EXERCISE PROMPT ▸
When you find the line with "right elbow: (513, 384, 17)" among the records below, reproduce it and each line after it exactly, ending with the line with "left knee: (607, 381, -28)".
BEGIN LISTED RECORDS
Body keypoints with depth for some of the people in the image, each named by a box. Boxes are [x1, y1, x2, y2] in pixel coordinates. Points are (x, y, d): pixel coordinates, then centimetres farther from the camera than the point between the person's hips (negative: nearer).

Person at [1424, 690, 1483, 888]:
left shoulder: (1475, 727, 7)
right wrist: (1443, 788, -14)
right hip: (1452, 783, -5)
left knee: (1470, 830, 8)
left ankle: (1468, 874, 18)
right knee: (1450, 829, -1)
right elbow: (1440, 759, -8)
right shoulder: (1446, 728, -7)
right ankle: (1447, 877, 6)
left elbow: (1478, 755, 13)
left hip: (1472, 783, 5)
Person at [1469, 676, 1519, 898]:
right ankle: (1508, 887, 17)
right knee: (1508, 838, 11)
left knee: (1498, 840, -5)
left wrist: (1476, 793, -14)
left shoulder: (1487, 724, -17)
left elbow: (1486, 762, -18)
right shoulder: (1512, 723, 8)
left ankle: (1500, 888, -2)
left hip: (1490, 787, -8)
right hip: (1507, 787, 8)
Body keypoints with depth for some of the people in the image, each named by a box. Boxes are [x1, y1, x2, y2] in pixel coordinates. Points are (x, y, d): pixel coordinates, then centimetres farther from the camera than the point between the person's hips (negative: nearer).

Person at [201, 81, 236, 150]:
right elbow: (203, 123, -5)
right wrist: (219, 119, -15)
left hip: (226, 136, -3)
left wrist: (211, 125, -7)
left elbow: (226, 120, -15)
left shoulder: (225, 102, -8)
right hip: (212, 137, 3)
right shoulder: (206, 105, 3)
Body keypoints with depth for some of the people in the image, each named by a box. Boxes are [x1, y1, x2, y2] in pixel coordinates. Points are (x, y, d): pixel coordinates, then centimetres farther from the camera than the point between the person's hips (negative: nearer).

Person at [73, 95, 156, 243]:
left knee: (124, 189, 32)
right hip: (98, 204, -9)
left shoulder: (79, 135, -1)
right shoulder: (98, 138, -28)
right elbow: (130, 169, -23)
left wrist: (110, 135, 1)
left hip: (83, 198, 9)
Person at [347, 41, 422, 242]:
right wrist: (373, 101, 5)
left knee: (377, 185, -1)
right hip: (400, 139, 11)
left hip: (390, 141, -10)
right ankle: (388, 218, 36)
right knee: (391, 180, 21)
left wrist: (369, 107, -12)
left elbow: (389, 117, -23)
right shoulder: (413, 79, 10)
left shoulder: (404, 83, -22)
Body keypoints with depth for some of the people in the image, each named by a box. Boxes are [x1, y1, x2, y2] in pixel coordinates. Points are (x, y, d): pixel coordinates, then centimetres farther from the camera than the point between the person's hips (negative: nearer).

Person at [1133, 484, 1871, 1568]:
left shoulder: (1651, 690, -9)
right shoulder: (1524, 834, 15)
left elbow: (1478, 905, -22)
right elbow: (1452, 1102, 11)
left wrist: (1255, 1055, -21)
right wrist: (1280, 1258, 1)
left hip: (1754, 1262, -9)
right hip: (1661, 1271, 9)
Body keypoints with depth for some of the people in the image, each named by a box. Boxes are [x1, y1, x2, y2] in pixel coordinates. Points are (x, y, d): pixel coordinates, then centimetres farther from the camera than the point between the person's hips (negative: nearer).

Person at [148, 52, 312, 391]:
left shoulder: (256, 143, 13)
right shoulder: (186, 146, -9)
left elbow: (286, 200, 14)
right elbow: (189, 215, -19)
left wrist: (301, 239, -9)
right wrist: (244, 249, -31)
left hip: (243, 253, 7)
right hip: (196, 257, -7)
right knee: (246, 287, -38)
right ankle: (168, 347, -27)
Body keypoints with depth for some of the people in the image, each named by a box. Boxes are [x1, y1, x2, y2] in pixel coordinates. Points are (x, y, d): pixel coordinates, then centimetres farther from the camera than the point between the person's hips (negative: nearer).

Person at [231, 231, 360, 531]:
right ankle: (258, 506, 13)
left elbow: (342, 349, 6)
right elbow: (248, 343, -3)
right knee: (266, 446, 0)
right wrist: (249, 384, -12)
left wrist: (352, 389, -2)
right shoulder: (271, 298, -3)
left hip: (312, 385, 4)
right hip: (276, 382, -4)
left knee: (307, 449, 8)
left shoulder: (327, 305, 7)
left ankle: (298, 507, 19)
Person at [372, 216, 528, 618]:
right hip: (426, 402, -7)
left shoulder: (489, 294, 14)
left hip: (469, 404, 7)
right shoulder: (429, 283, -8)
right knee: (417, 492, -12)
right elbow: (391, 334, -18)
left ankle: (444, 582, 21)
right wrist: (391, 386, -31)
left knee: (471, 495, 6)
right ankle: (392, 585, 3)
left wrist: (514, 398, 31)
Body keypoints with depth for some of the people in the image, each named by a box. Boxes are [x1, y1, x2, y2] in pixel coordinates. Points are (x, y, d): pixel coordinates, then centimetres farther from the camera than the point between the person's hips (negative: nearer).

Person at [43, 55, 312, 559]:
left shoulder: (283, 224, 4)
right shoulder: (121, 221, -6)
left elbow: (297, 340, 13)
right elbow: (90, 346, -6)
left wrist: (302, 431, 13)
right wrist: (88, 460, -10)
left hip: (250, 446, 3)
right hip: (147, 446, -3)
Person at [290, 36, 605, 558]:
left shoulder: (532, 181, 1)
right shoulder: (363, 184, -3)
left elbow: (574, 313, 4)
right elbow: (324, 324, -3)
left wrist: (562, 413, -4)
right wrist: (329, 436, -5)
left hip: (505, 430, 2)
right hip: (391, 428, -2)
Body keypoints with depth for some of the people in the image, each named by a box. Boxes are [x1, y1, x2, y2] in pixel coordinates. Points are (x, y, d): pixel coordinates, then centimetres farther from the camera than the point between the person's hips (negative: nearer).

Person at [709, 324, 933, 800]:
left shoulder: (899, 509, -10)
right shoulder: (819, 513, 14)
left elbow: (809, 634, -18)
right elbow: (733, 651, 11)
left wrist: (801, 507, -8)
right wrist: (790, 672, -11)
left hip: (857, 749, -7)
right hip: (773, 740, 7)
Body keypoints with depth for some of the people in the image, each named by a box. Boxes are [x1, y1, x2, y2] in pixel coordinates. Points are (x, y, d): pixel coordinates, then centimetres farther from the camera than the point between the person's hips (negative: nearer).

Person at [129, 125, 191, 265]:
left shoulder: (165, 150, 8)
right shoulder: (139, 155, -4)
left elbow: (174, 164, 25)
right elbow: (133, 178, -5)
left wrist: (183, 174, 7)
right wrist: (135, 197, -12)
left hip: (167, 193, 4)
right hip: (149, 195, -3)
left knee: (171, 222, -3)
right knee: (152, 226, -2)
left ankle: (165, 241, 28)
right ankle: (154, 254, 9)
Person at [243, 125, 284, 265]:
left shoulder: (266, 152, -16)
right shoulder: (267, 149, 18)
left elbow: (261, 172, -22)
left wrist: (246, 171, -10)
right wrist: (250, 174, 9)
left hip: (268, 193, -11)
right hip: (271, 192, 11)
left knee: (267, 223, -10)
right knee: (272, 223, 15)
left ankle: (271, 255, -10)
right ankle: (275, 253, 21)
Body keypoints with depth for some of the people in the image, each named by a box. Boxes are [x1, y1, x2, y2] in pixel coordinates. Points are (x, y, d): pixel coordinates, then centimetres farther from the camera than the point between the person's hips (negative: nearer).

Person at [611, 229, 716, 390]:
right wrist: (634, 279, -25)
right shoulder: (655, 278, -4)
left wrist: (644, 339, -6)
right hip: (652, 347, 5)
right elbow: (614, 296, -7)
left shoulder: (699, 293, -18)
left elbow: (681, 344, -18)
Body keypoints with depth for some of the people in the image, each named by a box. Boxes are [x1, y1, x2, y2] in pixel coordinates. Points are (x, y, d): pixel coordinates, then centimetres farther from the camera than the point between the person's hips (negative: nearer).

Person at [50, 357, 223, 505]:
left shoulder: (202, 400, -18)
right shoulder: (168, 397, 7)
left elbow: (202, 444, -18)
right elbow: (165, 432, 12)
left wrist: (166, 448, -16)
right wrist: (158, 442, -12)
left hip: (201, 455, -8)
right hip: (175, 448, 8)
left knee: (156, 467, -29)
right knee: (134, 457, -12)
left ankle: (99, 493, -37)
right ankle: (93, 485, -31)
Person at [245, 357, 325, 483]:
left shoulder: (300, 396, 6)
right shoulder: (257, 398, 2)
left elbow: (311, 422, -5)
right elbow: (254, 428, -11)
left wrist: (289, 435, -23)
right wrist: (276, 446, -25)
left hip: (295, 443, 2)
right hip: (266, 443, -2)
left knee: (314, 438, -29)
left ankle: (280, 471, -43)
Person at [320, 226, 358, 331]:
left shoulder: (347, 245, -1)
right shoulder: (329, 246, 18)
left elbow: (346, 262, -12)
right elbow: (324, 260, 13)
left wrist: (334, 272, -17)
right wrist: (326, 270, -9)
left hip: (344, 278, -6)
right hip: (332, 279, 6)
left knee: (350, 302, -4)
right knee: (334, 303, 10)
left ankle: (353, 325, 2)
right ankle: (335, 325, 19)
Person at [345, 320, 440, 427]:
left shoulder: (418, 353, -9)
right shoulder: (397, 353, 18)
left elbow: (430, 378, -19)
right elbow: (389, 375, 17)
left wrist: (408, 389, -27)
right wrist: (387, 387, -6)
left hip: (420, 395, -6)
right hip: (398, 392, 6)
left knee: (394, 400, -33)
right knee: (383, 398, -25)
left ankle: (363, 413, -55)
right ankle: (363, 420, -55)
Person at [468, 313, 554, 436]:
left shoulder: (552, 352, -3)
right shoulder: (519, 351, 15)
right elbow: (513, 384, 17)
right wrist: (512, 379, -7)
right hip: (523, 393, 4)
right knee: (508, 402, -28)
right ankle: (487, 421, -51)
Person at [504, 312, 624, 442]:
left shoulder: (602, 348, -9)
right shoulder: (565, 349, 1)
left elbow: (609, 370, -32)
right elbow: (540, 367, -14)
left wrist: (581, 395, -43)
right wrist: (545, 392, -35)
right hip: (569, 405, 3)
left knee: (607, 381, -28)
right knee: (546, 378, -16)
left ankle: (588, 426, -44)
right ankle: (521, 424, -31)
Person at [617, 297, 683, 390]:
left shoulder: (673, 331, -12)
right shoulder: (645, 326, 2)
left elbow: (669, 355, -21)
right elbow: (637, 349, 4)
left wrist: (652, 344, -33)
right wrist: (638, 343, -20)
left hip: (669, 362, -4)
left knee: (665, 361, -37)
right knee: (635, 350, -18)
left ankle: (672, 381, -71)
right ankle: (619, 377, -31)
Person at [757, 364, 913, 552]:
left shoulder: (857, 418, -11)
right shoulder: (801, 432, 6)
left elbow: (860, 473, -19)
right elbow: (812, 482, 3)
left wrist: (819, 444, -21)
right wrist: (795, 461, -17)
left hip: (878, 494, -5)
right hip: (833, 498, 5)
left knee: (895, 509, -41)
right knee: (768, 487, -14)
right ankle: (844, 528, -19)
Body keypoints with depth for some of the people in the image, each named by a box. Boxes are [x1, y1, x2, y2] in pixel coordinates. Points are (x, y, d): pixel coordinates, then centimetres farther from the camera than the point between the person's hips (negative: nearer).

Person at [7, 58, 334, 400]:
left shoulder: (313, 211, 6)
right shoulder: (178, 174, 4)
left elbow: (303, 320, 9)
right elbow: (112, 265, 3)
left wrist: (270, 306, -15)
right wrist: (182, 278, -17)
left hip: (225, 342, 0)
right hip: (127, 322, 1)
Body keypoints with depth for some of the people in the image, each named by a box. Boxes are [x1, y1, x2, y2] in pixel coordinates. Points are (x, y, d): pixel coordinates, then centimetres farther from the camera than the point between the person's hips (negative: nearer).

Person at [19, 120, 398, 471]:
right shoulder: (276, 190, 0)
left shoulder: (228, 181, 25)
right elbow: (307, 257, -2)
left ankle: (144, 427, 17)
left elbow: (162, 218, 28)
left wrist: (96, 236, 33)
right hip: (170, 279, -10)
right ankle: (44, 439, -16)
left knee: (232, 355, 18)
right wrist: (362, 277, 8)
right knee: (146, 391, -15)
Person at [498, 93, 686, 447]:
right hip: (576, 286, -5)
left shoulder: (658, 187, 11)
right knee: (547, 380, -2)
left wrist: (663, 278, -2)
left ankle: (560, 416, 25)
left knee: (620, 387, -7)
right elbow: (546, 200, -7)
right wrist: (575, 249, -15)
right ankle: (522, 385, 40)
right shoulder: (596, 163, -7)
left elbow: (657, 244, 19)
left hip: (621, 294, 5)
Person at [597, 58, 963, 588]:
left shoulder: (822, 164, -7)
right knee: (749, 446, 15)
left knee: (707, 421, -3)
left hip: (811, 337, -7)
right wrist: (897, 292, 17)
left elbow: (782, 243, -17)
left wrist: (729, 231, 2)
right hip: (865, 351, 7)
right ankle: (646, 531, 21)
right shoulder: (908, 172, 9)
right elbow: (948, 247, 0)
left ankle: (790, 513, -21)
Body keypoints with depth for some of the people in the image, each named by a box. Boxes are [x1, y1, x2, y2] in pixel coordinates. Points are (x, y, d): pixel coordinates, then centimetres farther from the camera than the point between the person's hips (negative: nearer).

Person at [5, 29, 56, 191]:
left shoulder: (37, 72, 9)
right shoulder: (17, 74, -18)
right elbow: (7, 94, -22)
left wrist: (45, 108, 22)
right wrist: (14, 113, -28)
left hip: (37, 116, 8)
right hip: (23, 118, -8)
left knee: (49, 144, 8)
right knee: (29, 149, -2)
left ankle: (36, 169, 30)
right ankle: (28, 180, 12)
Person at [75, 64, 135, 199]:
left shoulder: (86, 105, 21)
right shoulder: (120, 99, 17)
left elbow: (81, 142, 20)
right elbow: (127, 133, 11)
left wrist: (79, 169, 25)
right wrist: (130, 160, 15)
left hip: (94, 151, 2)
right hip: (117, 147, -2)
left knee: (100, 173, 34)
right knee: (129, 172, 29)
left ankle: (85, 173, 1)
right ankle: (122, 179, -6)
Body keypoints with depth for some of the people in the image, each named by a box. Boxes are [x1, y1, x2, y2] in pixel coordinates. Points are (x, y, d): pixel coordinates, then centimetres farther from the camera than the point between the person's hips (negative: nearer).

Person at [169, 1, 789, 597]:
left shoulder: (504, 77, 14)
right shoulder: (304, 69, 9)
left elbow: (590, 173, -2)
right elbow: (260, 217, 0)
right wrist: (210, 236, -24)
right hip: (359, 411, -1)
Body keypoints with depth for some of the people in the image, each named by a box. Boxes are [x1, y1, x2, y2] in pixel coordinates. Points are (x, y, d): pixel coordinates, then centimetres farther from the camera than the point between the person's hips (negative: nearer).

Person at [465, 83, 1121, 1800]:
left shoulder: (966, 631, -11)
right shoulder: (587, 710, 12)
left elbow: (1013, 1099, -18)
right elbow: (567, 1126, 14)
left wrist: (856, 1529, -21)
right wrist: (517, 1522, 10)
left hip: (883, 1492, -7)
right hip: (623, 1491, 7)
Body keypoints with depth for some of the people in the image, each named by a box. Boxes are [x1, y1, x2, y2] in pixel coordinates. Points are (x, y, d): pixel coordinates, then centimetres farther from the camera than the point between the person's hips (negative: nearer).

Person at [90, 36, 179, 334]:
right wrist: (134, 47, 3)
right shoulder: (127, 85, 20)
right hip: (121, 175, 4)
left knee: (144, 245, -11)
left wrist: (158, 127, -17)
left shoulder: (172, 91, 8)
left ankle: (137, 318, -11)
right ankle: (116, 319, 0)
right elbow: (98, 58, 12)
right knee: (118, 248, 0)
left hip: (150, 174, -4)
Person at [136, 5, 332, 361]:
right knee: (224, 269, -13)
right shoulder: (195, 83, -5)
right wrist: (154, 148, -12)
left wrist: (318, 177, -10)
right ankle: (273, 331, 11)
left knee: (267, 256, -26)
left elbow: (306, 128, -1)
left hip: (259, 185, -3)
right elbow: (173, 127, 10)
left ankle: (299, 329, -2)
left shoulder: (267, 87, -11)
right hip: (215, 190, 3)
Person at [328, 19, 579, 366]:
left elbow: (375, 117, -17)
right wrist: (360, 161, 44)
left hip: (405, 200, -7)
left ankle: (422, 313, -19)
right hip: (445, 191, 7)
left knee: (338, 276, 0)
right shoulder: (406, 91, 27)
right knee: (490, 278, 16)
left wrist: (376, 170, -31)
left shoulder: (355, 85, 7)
END LISTED RECORDS
RESULT OF THIS TASK ▸
right elbow: (513, 384, 17)
right wrist: (512, 379, -7)
right hip: (523, 393, 4)
right knee: (508, 402, -28)
right ankle: (487, 421, -51)
Person at [504, 312, 624, 442]:
left shoulder: (602, 348, -9)
right shoulder: (565, 349, 1)
left elbow: (609, 370, -32)
right elbow: (540, 367, -14)
left wrist: (581, 395, -43)
right wrist: (545, 392, -35)
right hip: (569, 405, 3)
left knee: (607, 381, -28)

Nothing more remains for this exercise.